Famílias Mosaico: seu enteado pode ser considerado seu herdeiro?


Famílias Mosaico: seu enteado pode ser considerado seu herdeiro?


Quem tem um(a) enteado(a) deveria se preocupar com eventuais efeitos patrimoniais e sucessórios decorrentes desta relação, bem como saber como determinados instrumentos jurídicos podem evitar conflitos entre herdeiros.

Já ouviu falar no caso do Tim Maia? Leo Maia e Carmelo Maia são filhos de Geise Gomes, antiga companheira de Tim Maia, mas apenas Carmelo é filho biológico do cantor. No entanto, Leo, na condição de enteado, ajuizou Ação de Reconhecimento de Paternidade na qual alega que foi criado por Tim desde o seu nascimento, mas nunca foi legalmente adotado. 

O processo judicial ainda está em tramite, mas certamente a decisão levará em conta todos os requisitos tratados neste artigo, como a posse de estado, convivência, afeto e até mesmo o sobrenome usado pelo Leo. A certeza que temos é que o que ficar decidido no litígio sobre a paternidade de Tim Maia, irá impactar na partilha do patrimônio do grande cantor brasileiro.

As progressivas transformações nas relações sociais têm tornado legislar sobre direito de família uma tarefa cada vez mais difícil.
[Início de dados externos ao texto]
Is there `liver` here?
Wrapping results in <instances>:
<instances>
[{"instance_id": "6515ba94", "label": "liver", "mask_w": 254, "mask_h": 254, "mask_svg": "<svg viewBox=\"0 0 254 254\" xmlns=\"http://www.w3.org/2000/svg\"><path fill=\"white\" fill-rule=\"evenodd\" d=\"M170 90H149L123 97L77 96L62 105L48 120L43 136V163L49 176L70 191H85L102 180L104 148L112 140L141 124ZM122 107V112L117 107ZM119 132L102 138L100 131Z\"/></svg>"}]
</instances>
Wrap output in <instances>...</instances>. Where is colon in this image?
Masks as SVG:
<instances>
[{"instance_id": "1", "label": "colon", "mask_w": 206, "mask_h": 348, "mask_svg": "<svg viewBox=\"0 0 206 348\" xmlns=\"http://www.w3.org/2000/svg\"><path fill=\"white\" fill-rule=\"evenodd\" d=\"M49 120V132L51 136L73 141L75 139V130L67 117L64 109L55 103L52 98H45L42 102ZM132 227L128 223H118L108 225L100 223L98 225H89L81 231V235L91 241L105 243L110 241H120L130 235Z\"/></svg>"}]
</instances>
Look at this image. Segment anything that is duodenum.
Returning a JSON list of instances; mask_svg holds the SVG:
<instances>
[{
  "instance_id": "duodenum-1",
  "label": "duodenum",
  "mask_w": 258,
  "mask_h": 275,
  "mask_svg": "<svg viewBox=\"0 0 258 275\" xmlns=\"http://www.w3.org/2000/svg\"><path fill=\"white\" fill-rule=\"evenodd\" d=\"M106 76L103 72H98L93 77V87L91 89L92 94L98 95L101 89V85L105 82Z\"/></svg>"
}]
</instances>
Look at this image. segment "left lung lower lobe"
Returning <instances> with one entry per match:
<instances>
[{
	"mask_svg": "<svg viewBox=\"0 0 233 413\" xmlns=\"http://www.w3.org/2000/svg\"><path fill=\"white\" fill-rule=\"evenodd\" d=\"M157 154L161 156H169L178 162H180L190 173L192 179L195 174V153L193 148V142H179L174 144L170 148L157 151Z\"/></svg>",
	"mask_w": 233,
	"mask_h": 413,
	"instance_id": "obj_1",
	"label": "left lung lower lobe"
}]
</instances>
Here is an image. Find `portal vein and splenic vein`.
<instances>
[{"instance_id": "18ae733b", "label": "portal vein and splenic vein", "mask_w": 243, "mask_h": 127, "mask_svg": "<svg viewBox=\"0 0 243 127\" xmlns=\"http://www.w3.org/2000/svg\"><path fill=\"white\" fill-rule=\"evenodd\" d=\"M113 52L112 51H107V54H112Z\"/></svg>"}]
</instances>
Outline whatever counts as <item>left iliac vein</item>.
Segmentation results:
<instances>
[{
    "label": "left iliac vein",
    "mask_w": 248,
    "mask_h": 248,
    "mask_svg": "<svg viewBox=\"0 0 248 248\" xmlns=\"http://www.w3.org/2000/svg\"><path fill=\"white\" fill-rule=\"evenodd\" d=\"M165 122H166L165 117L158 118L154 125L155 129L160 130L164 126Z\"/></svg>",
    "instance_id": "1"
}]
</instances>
Acompanhando tendências sociais, a afetividade está ganhando cada vez mais destaque em detrimento dos vínculos biológicos, o que traz para o foco os efeitos práticos de relações não biológicas e não formalizadas, como as famílias mosaico. 
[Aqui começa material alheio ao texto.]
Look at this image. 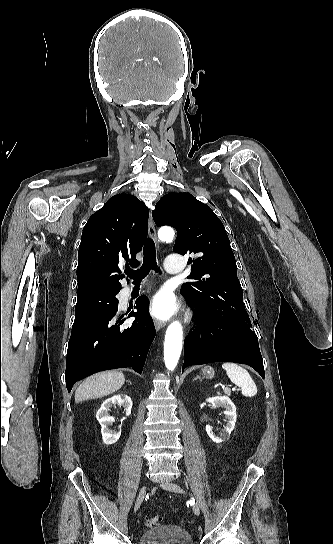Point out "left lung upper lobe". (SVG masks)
Instances as JSON below:
<instances>
[{
  "instance_id": "1",
  "label": "left lung upper lobe",
  "mask_w": 333,
  "mask_h": 544,
  "mask_svg": "<svg viewBox=\"0 0 333 544\" xmlns=\"http://www.w3.org/2000/svg\"><path fill=\"white\" fill-rule=\"evenodd\" d=\"M158 226L177 230L174 252L194 253L188 279L181 294L192 304L216 318L235 321L250 328L251 321L243 303V290L224 225L209 206L189 193H169L152 212Z\"/></svg>"
}]
</instances>
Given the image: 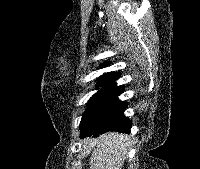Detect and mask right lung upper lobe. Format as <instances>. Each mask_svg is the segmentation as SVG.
I'll return each mask as SVG.
<instances>
[{
  "mask_svg": "<svg viewBox=\"0 0 200 169\" xmlns=\"http://www.w3.org/2000/svg\"><path fill=\"white\" fill-rule=\"evenodd\" d=\"M109 62H105L102 67L108 66ZM119 72H110L98 78L97 85L101 86H115L114 82L120 77Z\"/></svg>",
  "mask_w": 200,
  "mask_h": 169,
  "instance_id": "obj_1",
  "label": "right lung upper lobe"
}]
</instances>
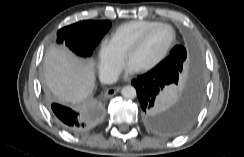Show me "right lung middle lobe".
<instances>
[{
    "label": "right lung middle lobe",
    "instance_id": "obj_1",
    "mask_svg": "<svg viewBox=\"0 0 244 157\" xmlns=\"http://www.w3.org/2000/svg\"><path fill=\"white\" fill-rule=\"evenodd\" d=\"M110 27V21H80L60 29L57 41L64 42L69 49L79 55H91Z\"/></svg>",
    "mask_w": 244,
    "mask_h": 157
}]
</instances>
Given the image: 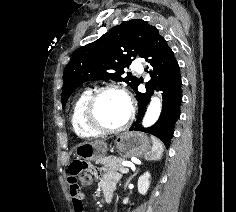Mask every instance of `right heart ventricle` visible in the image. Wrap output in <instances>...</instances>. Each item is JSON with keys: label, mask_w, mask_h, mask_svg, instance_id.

As chamadas “famílias mosaico” são o fruto desta reinvenção da família enquanto instituição e advêm, necessariamente, de uma família monoparental, ou seja, de uma família formada por apenas 1 dos genitores com seus descendentes, a qual passa a ser reconstituída com uma nova relação conjugal do genitor, surgindo a família mosaico1.  

Trabalhando na acepção da palavra, mosaico é um embutido de pequenas peças distintas, que formam, em conjunto, um desenho só. Assim é a família mosaico. Pessoas diferentes, sem vínculo biológico, que constituem, em conjunto, uma família, em suas mais variadas formas.

Em termos práticos, a família mosaico é aquela que acontece na união de casais formados por pelo menos uma das partes com filho de união anterior, sendo este o requisito fundamental para reconhecimento desta entidade2.  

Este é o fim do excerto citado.